BEGIN Document excerpt

Turning to Slide 21. Agricultural production worldwide continues to increase. After a strong 6.9% growth in 2017, forecast for 2018 are for a further increase. Worldwide grain trade has grown by 5.4% CAGR since 2008, mainly driven by Asian demand. After 4 years of record harvest, wheat, corn and soybean prices remain low, encouraging trade.
Demand increase have focused on Asian economies and especially China, where incomes are rising and diets changing. Chinese imports of soybeans in 2017 were up 15%. Most of the increases in grain production are based in the Americas or European regions increasing ton miles for longer trips to Asia.
Moving to Slide 22. In 2017, about 38 million deadweight of new buildings delivered versus an expected delivery of 58 million tons, maintaining a 34% nondelivery rate. As of January 1, the 2018 order book stood at 34 million deadweight. Using a 25% nondelivery rate for the year, it is estimated that about 26 million tons will deliver. With a low order book and continued high scrap prices, forecasts are for fleet growth in 2018 of 1.7%, the lowest since 1999.
Uncertainty over new Tier III designs incorporating new SOx/NOx requirements as well as new ballast water systems, making ordering new buildings risky and encourages scrapping of older vessels. Most shipyards are unable to offer new ships before mid-2020, therefore, the order book looks very likely to stay low.
Turning to Slide 23. 2017 ended with another low net fleet growth of 2.9%, about half of the long-run average fleet growth of 5.8% and below the drybulk trade growth of 4%. Total scrapping in 2017 was 14.9 million tons, lower than 2016, but reflective of cost of additional regulations and higher scrap prices.
The current drybulk order book before nondeliveries is about 10% of the total fleet, and we note that vessels over 20 years of age currently equal about 7.5%. Given forecasted trade growth, there is balance between new expected deliveries and potential scrap candidates. With the new IMO regulations soon to come into effect, older ships should continue to scrap.
The fundamentals for 2019 and beyond remain positive, and the balance between supply and demand supports higher charter rates going forward. In fact, forecast for 2018 show that demand growth of 2.7% will be more than the level of supply growth at 1.7%. As a result, we expect the recovery in drybulk rates will continue.

END Document excerpt
BEGIN Given information

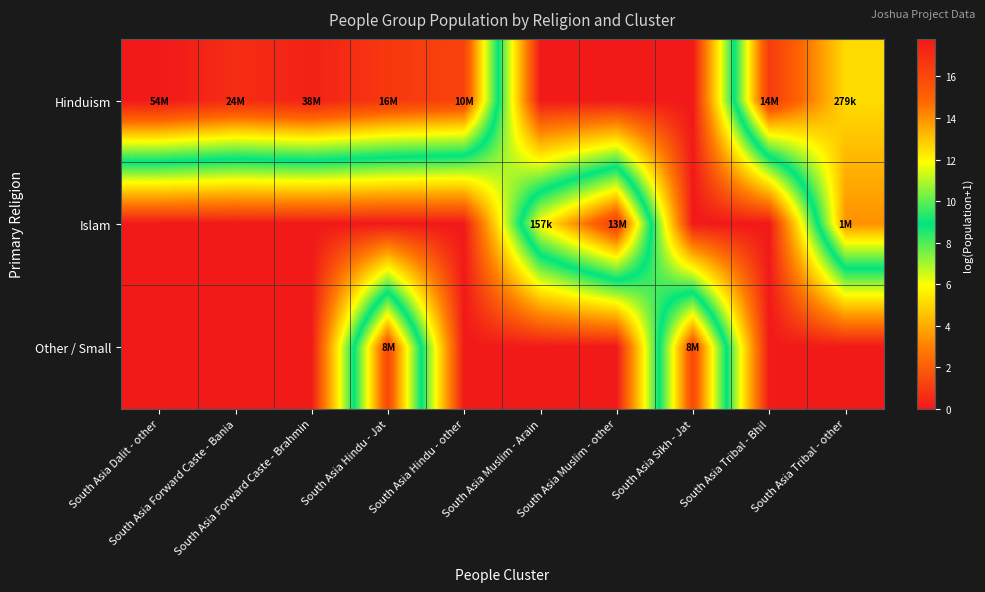

Reading left to right, extract all data points from this chart.

Hinduism: South Asia Dalit - other=17.8	South Asia Forward Caste - Bania=17.0	South Asia Forward Caste - Brahmin=17.5	South Asia Hindu - Jat=16.6	South Asia Hindu - other=16.2	South Asia Muslim - Arain=0.0	South Asia Muslim - other=0.0	South Asia Sikh - Jat=0.0	South Asia Tribal - Bhil=16.5	South Asia Tribal - other=12.5
Islam: South Asia Dalit - other=0.0	South Asia Forward Caste - Bania=0.0	South Asia Forward Caste - Brahmin=0.0	South Asia Hindu - Jat=0.0	South Asia Hindu - other=0.0	South Asia Muslim - Arain=12.0	South Asia Muslim - other=16.4	South Asia Sikh - Jat=0.0	South Asia Tribal - Bhil=0.0	South Asia Tribal - other=14.0
Other / Small: South Asia Dalit - other=0.0	South Asia Forward Caste - Bania=0.0	South Asia Forward Caste - Brahmin=0.0	South Asia Hindu - Jat=16.0	South Asia Hindu - other=0.0	South Asia Muslim - Arain=0.0	South Asia Muslim - other=0.0	South Asia Sikh - Jat=16.0	South Asia Tribal - Bhil=0.0	South Asia Tribal - other=0.0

END Given information

Questions on the material:
(a) For the remarks on drybulk shipping, decide whether each statement agrees with the text, answering yes or no and quoting the deciding words: (i) Chinese soybean imports rose 15% in 2017; (ii) the 2018 order book stood at 58 million deadweight as of January 1; (iii) total scrapping in 2017 exceeded that of 2016.
(b) Please answer these questions from the remarks on drybulk shipping:
(i) At what compound annual rate has worldwide grain trade grown since 2008?
(ii) What fleet growth is forecast for 2018?
(iii) Vessels over what age currently equal about 7.5% of the fleet?
The lines have no connection to the remarks on drybulk shipping.

Responses:
(a)
(i) Yes: "Chinese imports of soybeans in 2017 were up 15%."
(ii) No: "As of January 1, the 2018 order book stood at 34 million deadweight."
(iii) No: "Total scrapping in 2017 was 14.9 million tons, lower than 2016"

(b)
(i) 5.4%
(ii) 1.7%
(iii) Over 20 years